═══ Provided records

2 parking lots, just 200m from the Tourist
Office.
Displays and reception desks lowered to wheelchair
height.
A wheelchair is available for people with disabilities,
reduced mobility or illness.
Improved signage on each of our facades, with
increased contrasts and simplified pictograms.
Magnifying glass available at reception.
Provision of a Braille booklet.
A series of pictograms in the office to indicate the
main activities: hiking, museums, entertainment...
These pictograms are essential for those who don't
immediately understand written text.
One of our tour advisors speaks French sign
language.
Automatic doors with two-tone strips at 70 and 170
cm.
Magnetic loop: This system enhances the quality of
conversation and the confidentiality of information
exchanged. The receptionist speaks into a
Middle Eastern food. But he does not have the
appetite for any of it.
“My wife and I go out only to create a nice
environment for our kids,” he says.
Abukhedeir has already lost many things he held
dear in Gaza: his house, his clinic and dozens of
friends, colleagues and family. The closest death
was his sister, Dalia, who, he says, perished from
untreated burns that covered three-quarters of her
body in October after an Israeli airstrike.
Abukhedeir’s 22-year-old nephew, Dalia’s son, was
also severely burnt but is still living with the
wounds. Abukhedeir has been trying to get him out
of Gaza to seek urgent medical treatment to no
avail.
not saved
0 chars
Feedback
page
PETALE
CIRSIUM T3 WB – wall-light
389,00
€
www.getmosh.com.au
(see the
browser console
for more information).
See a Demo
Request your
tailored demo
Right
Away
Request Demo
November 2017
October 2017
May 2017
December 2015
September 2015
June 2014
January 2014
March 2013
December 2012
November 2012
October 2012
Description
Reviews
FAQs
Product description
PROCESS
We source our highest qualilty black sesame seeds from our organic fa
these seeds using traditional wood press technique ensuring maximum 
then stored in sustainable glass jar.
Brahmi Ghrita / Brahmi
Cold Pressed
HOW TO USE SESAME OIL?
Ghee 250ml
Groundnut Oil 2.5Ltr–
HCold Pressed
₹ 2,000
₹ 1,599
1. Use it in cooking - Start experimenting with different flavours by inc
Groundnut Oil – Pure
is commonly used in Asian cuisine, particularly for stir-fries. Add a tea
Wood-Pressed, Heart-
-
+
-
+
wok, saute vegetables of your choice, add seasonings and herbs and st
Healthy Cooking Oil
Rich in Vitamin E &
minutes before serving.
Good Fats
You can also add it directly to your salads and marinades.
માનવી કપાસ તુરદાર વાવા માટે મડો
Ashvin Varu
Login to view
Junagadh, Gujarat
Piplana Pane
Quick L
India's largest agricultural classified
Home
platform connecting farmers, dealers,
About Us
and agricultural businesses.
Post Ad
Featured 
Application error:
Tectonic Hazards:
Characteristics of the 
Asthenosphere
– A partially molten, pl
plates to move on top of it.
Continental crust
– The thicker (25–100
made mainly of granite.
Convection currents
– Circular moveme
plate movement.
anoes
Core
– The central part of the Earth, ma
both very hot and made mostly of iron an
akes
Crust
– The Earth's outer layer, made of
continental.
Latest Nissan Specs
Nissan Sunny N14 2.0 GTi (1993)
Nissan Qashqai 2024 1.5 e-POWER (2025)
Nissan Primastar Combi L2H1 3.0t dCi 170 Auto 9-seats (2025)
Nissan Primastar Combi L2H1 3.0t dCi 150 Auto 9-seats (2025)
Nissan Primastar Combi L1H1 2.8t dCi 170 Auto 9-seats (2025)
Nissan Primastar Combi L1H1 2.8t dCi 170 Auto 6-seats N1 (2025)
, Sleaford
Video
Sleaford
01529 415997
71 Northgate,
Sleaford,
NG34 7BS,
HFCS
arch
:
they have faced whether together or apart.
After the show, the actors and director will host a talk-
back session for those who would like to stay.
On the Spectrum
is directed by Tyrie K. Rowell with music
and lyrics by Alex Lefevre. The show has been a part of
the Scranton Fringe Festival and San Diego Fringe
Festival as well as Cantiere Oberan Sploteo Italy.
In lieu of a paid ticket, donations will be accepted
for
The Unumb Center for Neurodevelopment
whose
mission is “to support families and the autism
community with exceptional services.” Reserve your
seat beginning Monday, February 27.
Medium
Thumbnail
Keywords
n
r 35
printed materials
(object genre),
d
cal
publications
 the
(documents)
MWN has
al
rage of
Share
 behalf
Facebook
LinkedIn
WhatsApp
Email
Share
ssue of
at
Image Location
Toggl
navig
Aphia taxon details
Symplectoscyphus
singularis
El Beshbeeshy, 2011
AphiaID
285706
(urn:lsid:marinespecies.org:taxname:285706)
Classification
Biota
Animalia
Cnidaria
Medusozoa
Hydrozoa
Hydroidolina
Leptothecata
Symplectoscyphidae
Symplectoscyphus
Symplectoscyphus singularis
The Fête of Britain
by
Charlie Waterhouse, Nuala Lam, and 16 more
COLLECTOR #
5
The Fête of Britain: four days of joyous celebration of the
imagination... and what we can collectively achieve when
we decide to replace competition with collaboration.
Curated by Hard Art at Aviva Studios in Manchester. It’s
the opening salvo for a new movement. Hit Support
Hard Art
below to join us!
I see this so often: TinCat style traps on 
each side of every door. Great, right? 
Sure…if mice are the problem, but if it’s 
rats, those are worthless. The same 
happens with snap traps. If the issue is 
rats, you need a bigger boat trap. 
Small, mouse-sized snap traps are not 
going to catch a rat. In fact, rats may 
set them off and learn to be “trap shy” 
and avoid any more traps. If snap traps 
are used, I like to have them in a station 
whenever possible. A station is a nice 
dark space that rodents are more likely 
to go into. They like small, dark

══════

▶ **Your instructions**
Recast every line of text from all the entries above as a Markdown table with two columns, Row and Line. Number the rows in order and leave out blank lines.

▶ **Written answer**
| Row | Line |
|---|---|
| 1 | 2 parking lots, just 200m from the Tourist |
| 2 | Office. |
| 3 | Displays and reception desks lowered to wheelchair |
| 4 | height. |
| 5 | A wheelchair is available for people with disabilities, |
| 6 | reduced mobility or illness. |
| 7 | Improved signage on each of our facades, with |
| 8 | increased contrasts and simplified pictograms. |
| 9 | Magnifying glass available at reception. |
| 10 | Provision of a Braille booklet. |
| 11 | A series of pictograms in the office to indicate the |
| 12 | main activities: hiking, museums, entertainment... |
| 13 | These pictograms are essential for those who don't |
| 14 | immediately understand written text. |
| 15 | One of our tour advisors speaks French sign |
| 16 | language. |
| 17 | Automatic doors with two-tone strips at 70 and 170 |
| 18 | cm. |
| 19 | Magnetic loop: This system enhances the quality of |
| 20 | conversation and the confidentiality of information |
| 21 | exchanged. The receptionist speaks into a |
| 22 | Middle Eastern food. But he does not have the |
| 23 | appetite for any of it. |
| 24 | “My wife and I go out only to create a nice |
| 25 | environment for our kids,” he says. |
| 26 | Abukhedeir has already lost many things he held |
| 27 | dear in Gaza: his house, his clinic and dozens of |
| 28 | friends, colleagues and family. The closest death |
| 29 | was his sister, Dalia, who, he says, perished from |
| 30 | untreated burns that covered three-quarters of her |
| 31 | body in October after an Israeli airstrike. |
| 32 | Abukhedeir’s 22-year-old nephew, Dalia’s son, was |
| 33 | also severely burnt but is still living with the |
| 34 | wounds. Abukhedeir has been trying to get him out |
| 35 | of Gaza to seek urgent medical treatment to no |
| 36 | avail. |
| 37 | not saved |
| 38 | 0 chars |
| 39 | Feedback |
| 40 | page |
| 41 | PETALE |
| 42 | CIRSIUM T3 WB – wall-light |
| 43 | 389,00 |
| 44 | € |
| 45 | www.getmosh.com.au |
| 46 | (see the |
| 47 | browser console |
| 48 | for more information). |
| 49 | See a Demo |
| 50 | Request your |
| 51 | tailored demo |
| 52 | Right |
| 53 | Away |
| 54 | Request Demo |
| 55 | November 2017 |
| 56 | October 2017 |
| 57 | May 2017 |
| 58 | December 2015 |
| 59 | September 2015 |
| 60 | June 2014 |
| 61 | January 2014 |
| 62 | March 2013 |
| 63 | December 2012 |
| 64 | November 2012 |
| 65 | October 2012 |
| 66 | Description |
| 67 | Reviews |
| 68 | FAQs |
| 69 | Product description |
| 70 | PROCESS |
| 71 | We source our highest qualilty black sesame seeds from our organic fa |
| 72 | these seeds using traditional wood press technique ensuring maximum  |
| 73 | then stored in sustainable glass jar. |
| 74 | Brahmi Ghrita / Brahmi |
| 75 | Cold Pressed |
| 76 | HOW TO USE SESAME OIL? |
| 77 | Ghee 250ml |
| 78 | Groundnut Oil 2.5Ltr– |
| 79 | HCold Pressed |
| 80 | ₹ 2,000 |
| 81 | ₹ 1,599 |
| 82 | 1. Use it in cooking - Start experimenting with different flavours by inc |
| 83 | Groundnut Oil – Pure |
| 84 | is commonly used in Asian cuisine, particularly for stir-fries. Add a tea |
| 85 | Wood-Pressed, Heart- |
| 86 | - |
| 87 | + |
| 88 | - |
| 89 | + |
| 90 | wok, saute vegetables of your choice, add seasonings and herbs and st |
| 91 | Healthy Cooking Oil |
| 92 | Rich in Vitamin E & |
| 93 | minutes before serving. |
| 94 | Good Fats |
| 95 | You can also add it directly to your salads and marinades. |
| 96 | માનવી કપાસ તુરદાર વાવા માટે મડો |
| 97 | Ashvin Varu |
| 98 | Login to view |
| 99 | Junagadh, Gujarat |
| 100 | Piplana Pane |
| 101 | Quick L |
| 102 | India's largest agricultural classified |
| 103 | Home |
| 104 | platform connecting farmers, dealers, |
| 105 | About Us |
| 106 | and agricultural businesses. |
| 107 | Post Ad |
| 108 | Featured  |
| 109 | Application error: |
| 110 | Tectonic Hazards: |
| 111 | Characteristics of the  |
| 112 | Asthenosphere |
| 113 | – A partially molten, pl |
| 114 | plates to move on top of it. |
| 115 | Continental crust |
| 116 | – The thicker (25–100 |
| 117 | made mainly of granite. |
| 118 | Convection currents |
| 119 | – Circular moveme |
| 120 | plate movement. |
| 121 | anoes |
| 122 | Core |
| 123 | – The central part of the Earth, ma |
| 124 | both very hot and made mostly of iron an |
| 125 | akes |
| 126 | Crust |
| 127 | – The Earth's outer layer, made of |
| 128 | continental. |
| 129 | Latest Nissan Specs |
| 130 | Nissan Sunny N14 2.0 GTi (1993) |
| 131 | Nissan Qashqai 2024 1.5 e-POWER (2025) |
| 132 | Nissan Primastar Combi L2H1 3.0t dCi 170 Auto 9-seats (2025) |
| 133 | Nissan Primastar Combi L2H1 3.0t dCi 150 Auto 9-seats (2025) |
| 134 | Nissan Primastar Combi L1H1 2.8t dCi 170 Auto 9-seats (2025) |
| 135 | Nissan Primastar Combi L1H1 2.8t dCi 170 Auto 6-seats N1 (2025) |
| 136 | , Sleaford |
| 137 | Video |
| 138 | Sleaford |
| 139 | 01529 415997 |
| 140 | 71 Northgate, |
| 141 | Sleaford, |
| 142 | NG34 7BS, |
| 143 | HFCS |
| 144 | arch |
| 145 | : |
| 146 | they have faced whether together or apart. |
| 147 | After the show, the actors and director will host a talk- |
| 148 | back session for those who would like to stay. |
| 149 | On the Spectrum |
| 150 | is directed by Tyrie K. Rowell with music |
| 151 | and lyrics by Alex Lefevre. The show has been a part of |
| 152 | the Scranton Fringe Festival and San Diego Fringe |
| 153 | Festival as well as Cantiere Oberan Sploteo Italy. |
| 154 | In lieu of a paid ticket, donations will be accepted |
| 155 | for |
| 156 | The Unumb Center for Neurodevelopment |
| 157 | whose |
| 158 | mission is “to support families and the autism |
| 159 | community with exceptional services.” Reserve your |
| 160 | seat beginning Monday, February 27. |
| 161 | Medium |
| 162 | Thumbnail |
| 163 | Keywords |
| 164 | n |
| 165 | r 35 |
| 166 | printed materials |
| 167 | (object genre), |
| 168 | d |
| 169 | cal |
| 170 | publications |
| 171 |  the |
| 172 | (documents) |
| 173 | MWN has |
| 174 | al |
| 175 | rage of |
| 176 | Share |
| 177 |  behalf |
| 178 | Facebook |
| 179 | LinkedIn |
| 180 | WhatsApp |
| 181 | Email |
| 182 | Share |
| 183 | ssue of |
| 184 | at |
| 185 | Image Location |
| 186 | Toggl |
| 187 | navig |
| 188 | Aphia taxon details |
| 189 | Symplectoscyphus |
| 190 | singularis |
| 191 | El Beshbeeshy, 2011 |
| 192 | AphiaID |
| 193 | 285706 |
| 194 | (urn:lsid:marinespecies.org:taxname:285706) |
| 195 | Classification |
| 196 | Biota |
| 197 | Animalia |
| 198 | Cnidaria |
| 199 | Medusozoa |
| 200 | Hydrozoa |
| 201 | Hydroidolina |
| 202 | Leptothecata |
| 203 | Symplectoscyphidae |
| 204 | Symplectoscyphus |
| 205 | Symplectoscyphus singularis |
| 206 | The Fête of Britain |
| 207 | by |
| 208 | Charlie Waterhouse, Nuala Lam, and 16 more |
| 209 | COLLECTOR # |
| 210 | 5 |
| 211 | The Fête of Britain: four days of joyous celebration of the |
| 212 | imagination... and what we can collectively achieve when |
| 213 | we decide to replace competition with collaboration. |
| 214 | Curated by Hard Art at Aviva Studios in Manchester. It’s |
| 215 | the opening salvo for a new movement. Hit Support |
| 216 | Hard Art |
| 217 | below to join us! |
| 218 | I see this so often: TinCat style traps on  |
| 219 | each side of every door. Great, right?  |
| 220 | Sure…if mice are the problem, but if it’s  |
| 221 | rats, those are worthless. The same  |
| 222 | happens with snap traps. If the issue is  |
| 223 | rats, you need a bigger boat trap.  |
| 224 | Small, mouse-sized snap traps are not  |
| 225 | going to catch a rat. In fact, rats may  |
| 226 | set them off and learn to be “trap shy”  |
| 227 | and avoid any more traps. If snap traps  |
| 228 | are used, I like to have them in a station  |
| 229 | whenever possible. A station is a nice  |
| 230 | dark space that rodents are more likely  |
| 231 | to go into. They like small, dark |